I was really looking forward to the Olympics this summer—I took gymnastics classes for many years as a kid and though I was never any good at it—despite a triumphant fifth-place ribbon in vault one year—I still love watching women’s gymnastics during the Olympics.
And, of course, this year was especially exciting for women’s gymnastics because the U.S. team was favored to win the gold, which they did with impressive intensity and focus Tuesday night.
But almost as soon as the Olympics started, so did the misogyny.
1) First the Herald Sun, a newspaper in Australia, asked the question whether or not 26-year-old Olympic swimmer and eight-time Olympic medalist Leisel Jones was fit enough to compete, printing this picture with their story:
Jones had already made the Australian team, leaving one to wonder why the Herald Sun would raise a question that had obviously already been answered: of course, she was fit enough because she made the team!
It’s interesting to me that as Michael Phelps returns to the Olympic pool, he’s regarded with an air of reverent nostalgia—It’s okay if Phelps doesn’t always win because he’s already a champion!—but Jones is not getting the same treatment. He’s Olympic royalty, but she’s the “fat” girl at the prom.
2) Then, several media outlets—including the Chicago Tribune, the Los Angeles Times and New York Magazine and no less than Conan O’Brien—insulted Olympic weightliftter Holley Mangold’s body by joking about her weight, taking cheap shots at her physique and her appeal to men. New York magazine actually begged her not to hit them—you know because she’s so big—while the Chicago Tribune talked about fluctuations in her weight and “an L.A. Times story couldn’t resist mentioning ‘the small Ohio town where she grew up — with an emphasis on the word ‘grew.‘” And O’Brien went to a new low when he tweeted that “I predict 350 lb. weight lifter Holley Mangold will bring home the gold and 4 guys against their will.”
This will date me, but when I was growing up, Chicago Bear William “Refrigerator” Perry was respected for his weight since it allowed him to occupy two blockers at the same time. I’ll never forget how shocked I was by this.

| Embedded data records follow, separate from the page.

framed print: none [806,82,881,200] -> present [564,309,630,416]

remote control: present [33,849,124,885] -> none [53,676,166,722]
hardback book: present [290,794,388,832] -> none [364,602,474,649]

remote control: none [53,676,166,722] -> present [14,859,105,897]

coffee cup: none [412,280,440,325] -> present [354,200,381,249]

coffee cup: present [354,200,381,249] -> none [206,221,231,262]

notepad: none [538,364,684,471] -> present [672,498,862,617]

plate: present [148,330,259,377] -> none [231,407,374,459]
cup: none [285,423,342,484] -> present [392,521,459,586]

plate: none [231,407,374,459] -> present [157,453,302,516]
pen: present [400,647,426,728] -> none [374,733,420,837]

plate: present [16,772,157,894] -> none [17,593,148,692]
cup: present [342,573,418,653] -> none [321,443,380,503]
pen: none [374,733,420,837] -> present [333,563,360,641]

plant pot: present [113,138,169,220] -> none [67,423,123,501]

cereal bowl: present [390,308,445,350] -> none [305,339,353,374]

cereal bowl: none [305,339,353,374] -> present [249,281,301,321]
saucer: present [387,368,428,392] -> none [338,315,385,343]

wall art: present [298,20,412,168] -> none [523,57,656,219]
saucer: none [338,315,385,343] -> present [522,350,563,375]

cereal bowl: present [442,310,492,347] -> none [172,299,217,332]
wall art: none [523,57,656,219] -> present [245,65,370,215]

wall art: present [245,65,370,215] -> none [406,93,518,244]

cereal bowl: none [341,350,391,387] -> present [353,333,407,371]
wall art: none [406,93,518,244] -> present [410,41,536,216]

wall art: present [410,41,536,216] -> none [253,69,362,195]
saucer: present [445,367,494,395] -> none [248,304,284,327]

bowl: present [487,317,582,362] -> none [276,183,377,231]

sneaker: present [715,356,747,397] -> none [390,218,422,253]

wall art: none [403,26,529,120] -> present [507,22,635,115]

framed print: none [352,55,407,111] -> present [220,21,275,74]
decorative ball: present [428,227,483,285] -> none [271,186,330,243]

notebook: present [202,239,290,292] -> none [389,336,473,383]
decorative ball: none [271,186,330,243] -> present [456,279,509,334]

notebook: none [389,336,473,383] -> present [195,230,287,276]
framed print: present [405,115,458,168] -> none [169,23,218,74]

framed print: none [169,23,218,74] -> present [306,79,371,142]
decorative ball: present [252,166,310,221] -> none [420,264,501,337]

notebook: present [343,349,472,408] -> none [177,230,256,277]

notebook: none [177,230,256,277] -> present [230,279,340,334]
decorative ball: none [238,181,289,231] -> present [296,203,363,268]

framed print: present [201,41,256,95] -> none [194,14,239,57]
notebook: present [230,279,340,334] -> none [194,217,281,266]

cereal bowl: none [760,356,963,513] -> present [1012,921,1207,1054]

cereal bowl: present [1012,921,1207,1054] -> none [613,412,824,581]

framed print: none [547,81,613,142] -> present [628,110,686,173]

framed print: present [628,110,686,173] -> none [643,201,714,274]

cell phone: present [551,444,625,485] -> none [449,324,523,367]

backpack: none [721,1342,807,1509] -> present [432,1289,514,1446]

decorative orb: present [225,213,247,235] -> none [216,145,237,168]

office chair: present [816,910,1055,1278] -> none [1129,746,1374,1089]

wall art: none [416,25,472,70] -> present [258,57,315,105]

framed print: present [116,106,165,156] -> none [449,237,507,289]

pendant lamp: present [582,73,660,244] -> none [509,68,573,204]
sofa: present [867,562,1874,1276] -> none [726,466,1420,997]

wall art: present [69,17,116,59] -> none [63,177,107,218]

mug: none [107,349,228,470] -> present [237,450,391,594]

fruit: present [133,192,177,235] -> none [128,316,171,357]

Yes, they made fun of Perry’s size to some degree, but ultimately, he was seen as more of an asset than a joke.
As a teenager who believed that I had to be thin to be happy, this perception of Perry blew my mind. But even though, twenty-five years later, the same could be said of Mangold—it’s her weight that allows her to be an Olympian—the media is more focused on making fun of her than giving her credit.
3) Finally, social networkers went after Gabby Douglas’ hair after she won a gold medal competing for the U.S. in the women’s gymnastics all-around competition, saying she needed a “hair intervention” and asking why no one wanted to go to London to do Douglas’ hair. One Facebook user said she looked at Douglas’ hair and asked “Why, just why?”
If I have to explain to you why it is disgraceful that people are discussing Douglas’ hair after this talented and courageous young woman won a gold medal at the Olympics, then I give up.
Don’t get me wrong: the Games themselves have been great for women in numerous ways, featuring more women in more sports and including a woman on every single Olympic team.
But there’s something strange to me about the fact that this achievement comes with a heavy price—more women competing in the Olympics seems to mean more women to ridicule and judge rather than more women to laud.
Why is that?
Maybe it’s because of the age-old fact that our patriarchal society is still threatened by strong women.
Still, I want to believe that our society has become more open to women—after all, this year we have more female Olympians, our third female Secretary of State, and a female CEO of Yahoo. Doesn’t that mean women are finally be taken seriously?
According to some of the above posts, maybe not.
I used to watch the Olympics with my parents every year when I was a kid. We dutifully watched the various events each night (including women’s gymnastics, of course), but the opening ceremony was the biggest moment of the Games for us.
We would all gather around our pathetic 19-inch color television set and stare in awe as people from incredibly diverse parts of the world walked into a massive arena in perfect harmony. No matter how different they all were, they all entered with the same sense of pride and the same respect for the Games.
My parents used to take that opportunity to talk to us about diversity—not only about cultural differences, but also about class differences, especially how some countries couldn’t afford to train and send as many Olympians to the Games as the U.S. could. They wanted us to understand that, as Americans, we were luckier than most, privileged even, while also wanting us to learn the importance of empathy. It was a lesson that has stayed with me all these years and helped shape who I have become as an adult.
It is my hope that the parents of today—the people of my generation—will do the same with their children during this and future Olympic Games. I also hope that they will encourage their kids to show respect to both male and female Olympians—just as they should with anyone—and not take this opportunity to trash these superheroes online just because we now live in a world where anything goes on the internet.
There’s still more than a week of the Olympics left. It’s not too late.